### Work order 1
The post on car automation calls for a mechanism that routes cars away from certain things. List each of those things.
### Work order 2
Carry on the post on car automation from its last sentence.

The middle ground is the most dangerous.
If people aren't actively engaged in driving the car, there is no way they can take over if the car gets in trouble. Either you are driving or are not (there is no "try"). The time it takes to recognize the car is not keeping up, analyzing the situation and taking correct action is longer than most problems will allow before a crash. There are plenty of videos online of beta testers (tesla owners) where the car drives itself on the wrong side of the road or doesn't seem to notice a car in the way when making a mid-block turn (not at a controlled intersection). The cars also have a hard time figuring out intersections where only one direction of traffic has a stop sign. They'll edge out into cross traffic and stop when it would have made more sense to "gun it". Human drivers can also see a car briefly through obstructions and understand that it will pass through the intersection momentarily even when it becomes hidden. That's a really tough problem for automated vehicles. If they don't see it, it doesn't exist <insert bugblatter beast reference here>.
Another problem with car automation is the level of accuracy. Aircraft are often miles apart and have all sorts of wiggle room. A car off by half a meter may be up on the pavement or jutting out into a busy intersection. Or, buried into the rear of an emergency vehicle which Tesla's seem to have a weird sort of affinity for.
I expect that for vehicle automation to work properly, it will take a combination of the car and the roadway. First steps could be city centers and special lanes on a motorway. There needs to be some way to handle breakdowns that doesn't back up traffic for hours. To mark roads and install signage compatible with automated cars will be time consuming and costly. There will need to be a mechanism that routes cars away from road works, outages, hazards, with a define path so all of a sudden all of the traffic on a high street isn't going down small residential lane or blocking up a road in front of a school or hospital.
Anybody buying a car with the hardware fitted is paying for technology that may never get used. Elon keeps saying that all that is needed is the software, but I suspect that they will find some hardware deficiency that will prevent a later version of software from working and the owner will have to take the car in for an expensive refit. Like the new MCU's losing over the air radio, there will likely be some changes that owners will not like. I see all of the gadgets as one more thing to go wrong that borks the whole car. If you don't opt for FSD and one of the components goes "bing" and lets out it's magic smoke, the whole car could grind to a halt. In the very least, it will have to be fixed to clear the code so the car will pass its next inspection. A friend has that sort of thing happen. The interface to an uninstalled option failed or reported an error and they wouldn't pass it until the fault was corrected. Nice tidy 1,000 down the crapper to fix something that really didn't exist in the first place. Another work mate had an old BMW with an OEM fitted cell phone. The service for the mobile was discontinued years ago. The car looked and ran great, but the phone was nothing more than an ornament.

### Given data

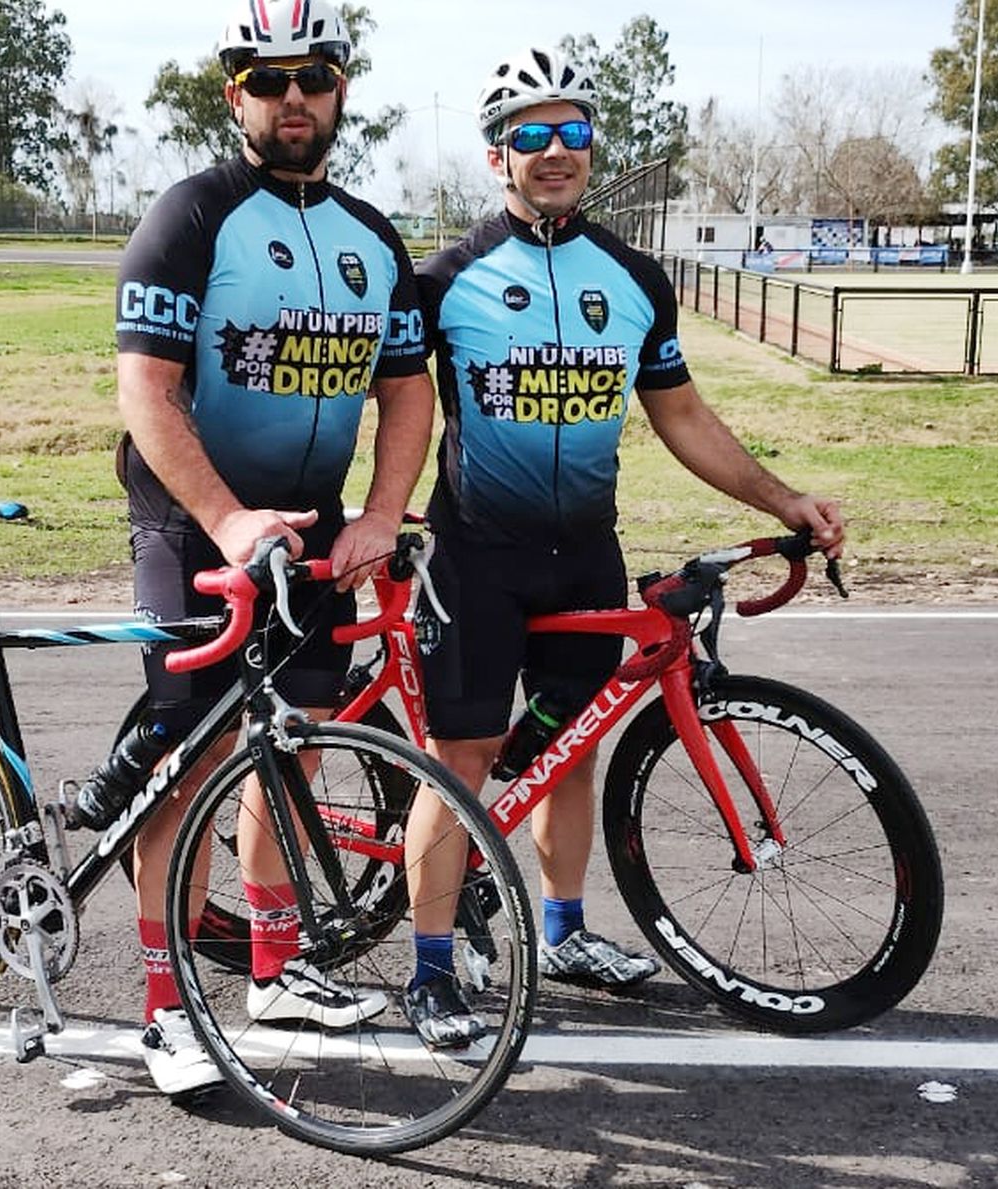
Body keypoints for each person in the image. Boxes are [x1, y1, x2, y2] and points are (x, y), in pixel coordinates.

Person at [400, 46, 846, 1046]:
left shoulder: (635, 278)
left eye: (572, 132)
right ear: (495, 156)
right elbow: (389, 405)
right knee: (461, 758)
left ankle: (562, 931)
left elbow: (682, 414)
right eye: (530, 134)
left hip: (584, 554)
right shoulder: (447, 279)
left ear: (591, 149)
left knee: (569, 750)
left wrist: (785, 498)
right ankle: (430, 972)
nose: (554, 151)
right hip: (475, 555)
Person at [80, 0, 436, 1097]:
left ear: (339, 92)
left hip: (318, 526)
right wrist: (230, 520)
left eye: (313, 77)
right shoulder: (191, 217)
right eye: (267, 78)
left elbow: (408, 392)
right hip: (197, 522)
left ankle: (277, 971)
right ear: (235, 93)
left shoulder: (374, 236)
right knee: (185, 768)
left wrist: (381, 512)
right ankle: (163, 1007)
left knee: (292, 751)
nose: (293, 97)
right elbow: (147, 391)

### Output 1
road works
outages
hazards

### Output 2
My current car is 14 years old with over 200k miles. A gently used low mileage replacement engine is much less expensive than even a comparable used car. There's no SatNav without support, no media device that doesn't function and no need for it to have any software updates. Besides the mileage, it's in great condition. All of that means it has good resale value. I do plan on dropping a newer engine in it and keeping it for many more years even if I add an EV to the fleet. That new EV (non-Tesla) will likely have a shorter run and far less resale value down the road. All of the modern technology will be unsupportable at some time after the end of the warranty. The displays probably won't be made in 7-8 years so finding one to replace a defective unit will be expensive. The Teslas, Ford MachE and the VW ID4 seem to share the same design folly by basing the operation of the car on one device that is interacted with by a the display. Ford has an even bigger issue with the knob embedded in the display. That will be a fun bodge some years down the line. In aerospace, we call this a single point of failure and work hard to not have them. One thing stops working and it compromises the whole. My old truck had one HVAC fan setting that didn't work. A simple fix, but I didn't care that much to invest the time. With a new car, one thing wrong could mean everything doesn't work or several things stop working at once. The fan stays on high and can't be turned off and the heat is set to max at the same time. One step forward, two steps back.